The Interior ministry said on Friday the items seized with the Africans included machine guns, RPGs and other missiles with ammunition.
The arrestees' names were Abdul Razaq Othman Ibrahim, Mohammed Yousuf, Ali Mohammed Ali Saleh, Faisal Othman Ali, Tahir Yousuf Fareh and Mohammed Abdain Mohammed; aged 19-25.
They are being investigated.
The arrests took place a day after the International Maritime Organization praised Yemen for its utmost efforts in combating piracy off Somalia.
The praise came during a meeting between the IMO Secretary General and Transport Minister Khalid Ibrahim al-Wazeer that took place on the margins of the 26th Assembly of the IMO being held in London.

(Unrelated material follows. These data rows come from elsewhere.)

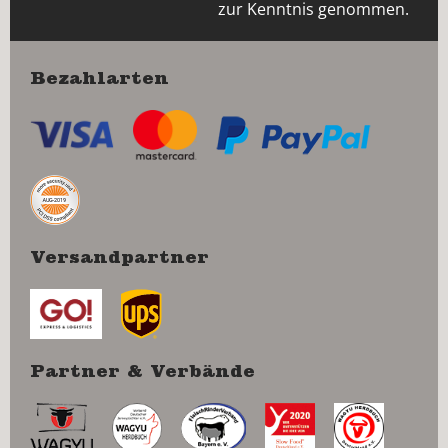
zur Kenntnis genommen.
Bezahlarten
Versandpartner
Partner & Verbände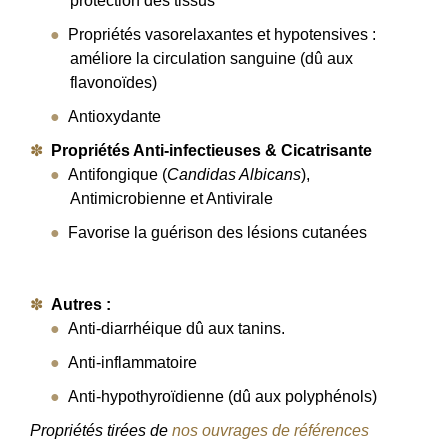
protection des tissus
Propriétés vasorelaxantes et hypotensives :
améliore la circulation sanguine (dû aux
flavonoïdes)
Antioxydante
Propriétés Anti-infectieuses & Cicatrisante
Antifongique (
Candidas Albicans
),
Antimicrobienne et Antivirale
Favorise la guérison des lésions cutanées
Autres :
Anti-diarrhéique dû aux tanins.
Anti-inflammatoire
Anti-hypothyroïdienne (dû aux polyphénols)
Propriétés tirées de
nos ouvrages de références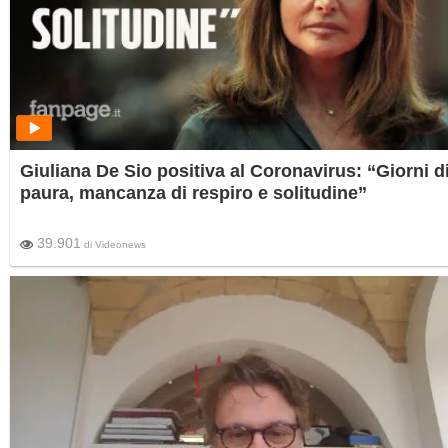
Giuliana De Sio positiva al Coronavirus: “Giorni d
paura, mancanza di respiro e solitudine”
39.901
di
Videonews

Recently, the European Union has called for radical solutions to the soaring piracy off the Horn of Africa.
Among the solutions are fighting poverty and preventing the failure of the Somali state, the EU says.
The EU also suggested registering the ships passing in the region to the maritime security operations in an effort to limit attacks on vessels and people.
In October, 9 Somali pirates were caught off Yemen's western province of Taiz with weapons.
Early in October, 12 Somalis appeared in court in Yemen facing piracy charges.
Three of the group, seized in February when marine troops recovered a Yemeni oil tanker earlier seized in the pirate-plagued Gulf of Aden, confessed to piracy and other illegal acts such as human trafficking.
The Africans also face charges related to the murder of one of the tanker's crew members and causing another to go missing as well as forcible robbery.
Three pirates were killed in the release operation and 12 others arrested.
In recent years, piracy has soared off Somalia sparking regional and international concerns over threats to one of the world's busiest waterways where about 20.000 vessels pass a year.
In response, many countries dispatched anti-pirate missions into the region, which are now patrolling the Arabian and Red Seas.
There are more than 700.000 African refugees, mostly from Somalia and Ethiopia, in Yemen, amid an alarming flow of the displaced requiring solution to prevent more burdens on Yemen's fragile economy and protect its social structure.